Output-The time of reaction is also expected to vary due to changes in concentration
Controlled-These are unrelated factors, which could possibly effect the results. They are kept constant to minimize their effects on the outcome.
Fair testing:
An test must be fair to produce accurate results. To make this experiment a fair test a number of factors must be controlled.
Firstly the volume of hydrochloric acid and sodium thiosulphate must always be the same .An failure to do so will make it impossible to compare the rate of reaction with repeated experiments.

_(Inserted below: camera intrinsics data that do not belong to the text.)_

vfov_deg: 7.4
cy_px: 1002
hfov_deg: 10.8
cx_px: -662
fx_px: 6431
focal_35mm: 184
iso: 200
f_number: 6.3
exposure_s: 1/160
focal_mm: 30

In this test we are attempting to find out how concentration affects rate of reaction. As we are working with two chemicals one concentration must be kept the same strength while the other is varied. Therefore I have changed the concentration of hydrochloric acid and kept the sodium thiosulphate as the constant.
I had to make sure the stopwatch was started as soon as the hydrochloric acid was added into the beaker, in order to get the most accurate times possible. As soon as the black cross disappeared the stop clock had to be stopped. This is far easier if 2 people work together: whilst one keeps the hand on the stop clock the other watches while the cross disappears. It is also necessary that the cross on the paper is the same colour and size.

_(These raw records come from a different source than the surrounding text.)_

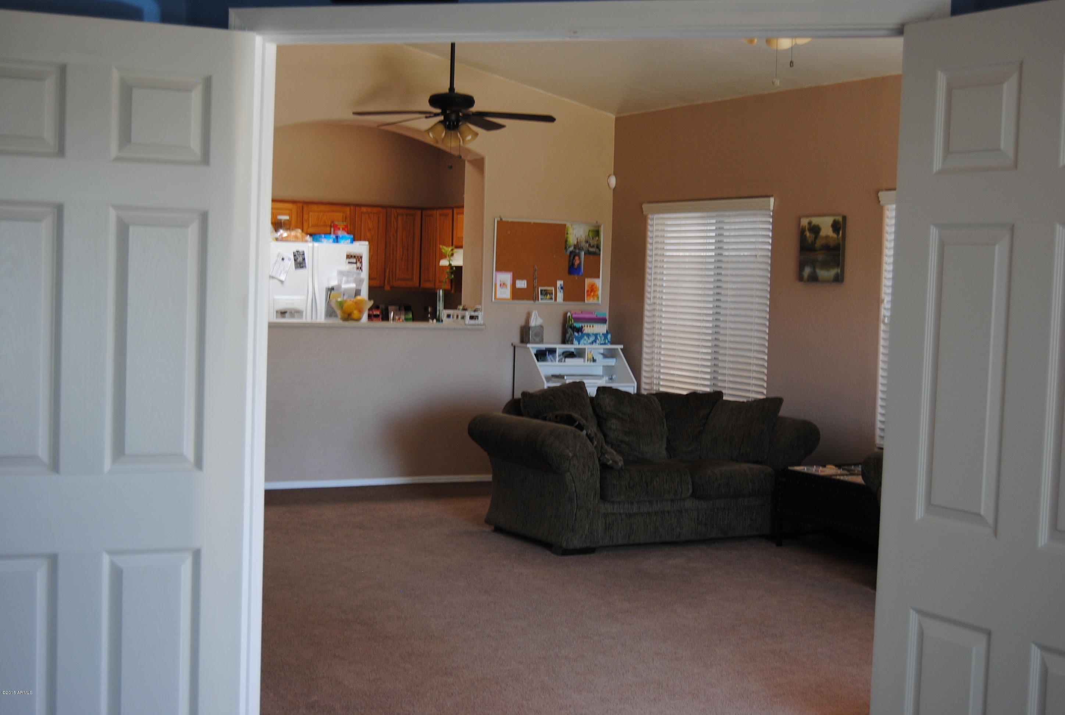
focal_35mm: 51
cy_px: 358
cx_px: 532
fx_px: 1512
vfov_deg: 26.6
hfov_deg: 38.8
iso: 250
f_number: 4.5
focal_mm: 34
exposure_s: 1/30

Finally the beaker should be cleaned out thoroughly to remove the maximum amount of solution deposited before another experiment is attempted.
Prediction:
Therefore the cross will disappear quickly due to the cloudiness of the solution. This is because the more hydrochloric particles there are, the more likely chance of successful collisions with sodium particles in the beaker. If the strength of the concentration is doubled the rate of reaction is twice as fast.

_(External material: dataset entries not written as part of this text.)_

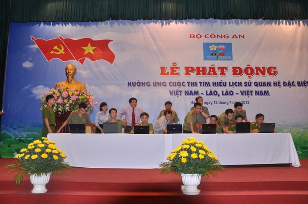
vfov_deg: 41.6
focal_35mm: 32
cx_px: 154
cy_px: 102
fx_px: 269
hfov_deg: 59.6
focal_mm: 21
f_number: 3.8
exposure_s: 1/60
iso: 320
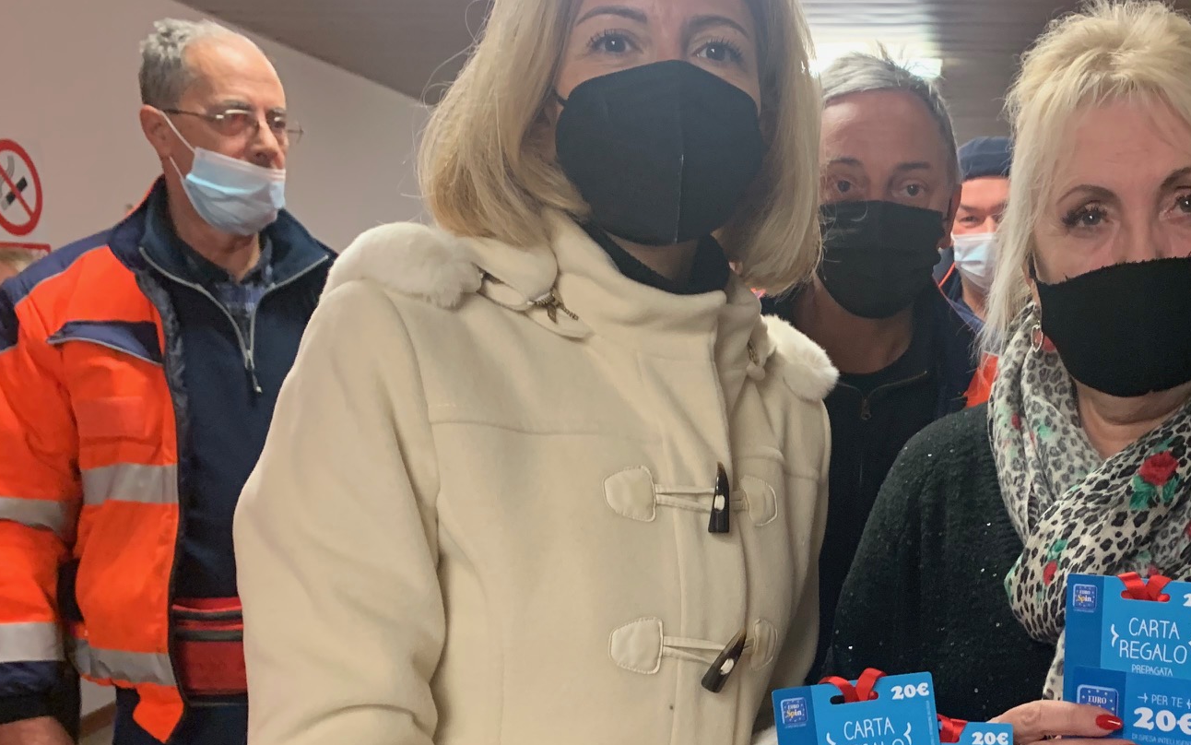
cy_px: 607
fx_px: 1396
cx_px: 908
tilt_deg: -9.6
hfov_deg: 44.5
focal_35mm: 43
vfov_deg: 29.1
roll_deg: +0.5
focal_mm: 4.25
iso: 200
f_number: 1.8
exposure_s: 1/50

I believe the concentration of a solution effects the rate of reaction as the rate of reaction relies on how often the molecules of the reacting substance collide. The more concentrated a substance is, the more the number of molecules it contains. The frequency of collisions is greater, as there are more molecules about, and the reaction will therefore happen more rapidly.
Method
Draw a black cross on a white piece of paper
Place cross under conical flask
Measure and add 50 ml of sodium thiosulphate into the beaker
In a test tube add hydrochloric acid and water depending on the concentration
Add dilute hydrochloric acid to beaker
Start the stopcock, immediately as soon as the hydrochloric acid is added to the beaker
Stop the time when the cross is no bigger
Record your results
Repeat test 3 times for every concentration
Safety
Health and safety had to be carried out before and whilst during the experiment. Both the sodium and hydrochloric acid are corrosive. So care had to be taken when handling the chemicals. If the substance contacts with your skin it must be washed off immediately as it will harm your skin. Long hair must be tied back and goggles must be worn in case any acid gets into the eye. Finally leftover products from the reaction must not be poured down a sink. The beaker and conical flask has to be washed out before another test is done.
Equipment
Measuring cylinder
Water
Sodium thiosulphate
Hydrochloric acid
Stopwatch
Conical flask
Beaker
Cross on paper
Diagram
OBTAINING EVIDENCE
EVALUATION:
I have studied the collision theory and have discovered how it takes part in this experiment. I have revealed substances with higher concentrations contain more molecules which means rate of reaction will be quicker according to the collision theory.
The pattern in the groups seem to show higher concentration levels of hydrochloric acid affect the rate of reaction. The more molars the faster the reaction takes place.
Also the graphs show a fine curve of best fit which outlines the pattern of the results taken, where the less the concentration the more time it takes to react.
In conclusion, from primary and secondary sources; I have learnt that the concentration does have an effect on the rate of reaction.
From the readings taken I found the average by working out the mean. After plotting these points on a graph the correlation can clearly be seen, the higher the concentration the faster the reacting time. However as I predicted that double the strength of a concentration would make the rate of reaction go twice as fast, this ended up being untrue as my evidence proves.
All results I got from the experiment were exactly as I expected them to be like. The graphs back up my prediction as well as the table. I got good results as I concentrated on the task at hand and carefully measured all solutions.
I did not encounter any anomalies which means the data taken was flawless and I avoided mistakes when creating my table and graph.
To improve this experiment next time I should use a more accurate measuring cylinder, which measures to the micro litre, and use the same cross under the beaker all the time. Also I must be much more careful when it comes to watching the exact moment the cross is disappeared and stopping the clock.